True the Vote, a right-wing nonprofit, developed an app called VoteAlert to crowdsource claims of voter fraud. However, the app contained a security flaw that exposed the email addresses of all users who posted or commented on the platform, along with other information. This vulnerability was discovered by WIRED while reviewing the app’s code and has since been patched.
The exposed data included the email address of a California election officer who used the app to post about her racist and illegal scheme to demand IDs from certain voters based on perceived citizenship status. This incident is currently being investigated by election officials.
True the Vote has a history of promoting election conspiracy theories without evidence and has used technology to legitimize their claims of widespread voter fraud.
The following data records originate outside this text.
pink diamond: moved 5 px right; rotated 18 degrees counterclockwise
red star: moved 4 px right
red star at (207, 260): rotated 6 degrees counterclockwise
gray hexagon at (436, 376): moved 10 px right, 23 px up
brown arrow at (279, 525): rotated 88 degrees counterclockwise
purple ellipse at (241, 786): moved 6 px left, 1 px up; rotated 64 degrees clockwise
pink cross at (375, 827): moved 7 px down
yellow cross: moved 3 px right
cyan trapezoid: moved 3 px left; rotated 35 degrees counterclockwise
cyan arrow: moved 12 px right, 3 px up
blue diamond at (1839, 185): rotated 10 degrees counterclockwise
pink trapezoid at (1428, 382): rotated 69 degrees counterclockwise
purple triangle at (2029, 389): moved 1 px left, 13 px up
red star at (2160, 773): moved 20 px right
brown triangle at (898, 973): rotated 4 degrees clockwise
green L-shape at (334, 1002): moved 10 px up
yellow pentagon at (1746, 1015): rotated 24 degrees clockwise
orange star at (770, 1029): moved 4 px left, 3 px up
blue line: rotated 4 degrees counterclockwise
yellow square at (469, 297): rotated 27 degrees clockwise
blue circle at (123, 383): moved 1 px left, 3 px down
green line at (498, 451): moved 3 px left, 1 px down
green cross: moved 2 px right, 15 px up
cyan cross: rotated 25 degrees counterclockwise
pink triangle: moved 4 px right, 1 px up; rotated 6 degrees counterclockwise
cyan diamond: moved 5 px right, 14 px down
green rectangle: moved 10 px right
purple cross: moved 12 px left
However, they have refused to provide proof when challenged.
The data exposure was caused by an issue with an infinite scroll feature introduced over the weekend, according to a spokesperson for True the Vote. However, WIRED pointed out that the exposure had been ongoing for several weeks, and the organization did not respond further. The issue has since been resolved, and emails are no longer visible.
At least 146 user email addresses were exposed, along with 186 user-submitted reports of fraud and over 200 comments on those reports. This suggests that the app has a relatively small user base, but for these niche users, VoteAlert has become a hub for posting unverifiable and misleading claims about supposed election irregularities.
Some of these claims have been debunked, such as an allegation that a Dominion voting machine displayed mismatched vote counters, which Dominion says is not possible. Another post claimed a bake sale at a Delaware polling place was intended to sway votes, but the photo included with the post was at least seven years old.
In a now-deleted post on VoteAlert, a user claimed to be an expert tech journalist and asked for references to be removed. This raises questions about the credibility of the information being shared on the app.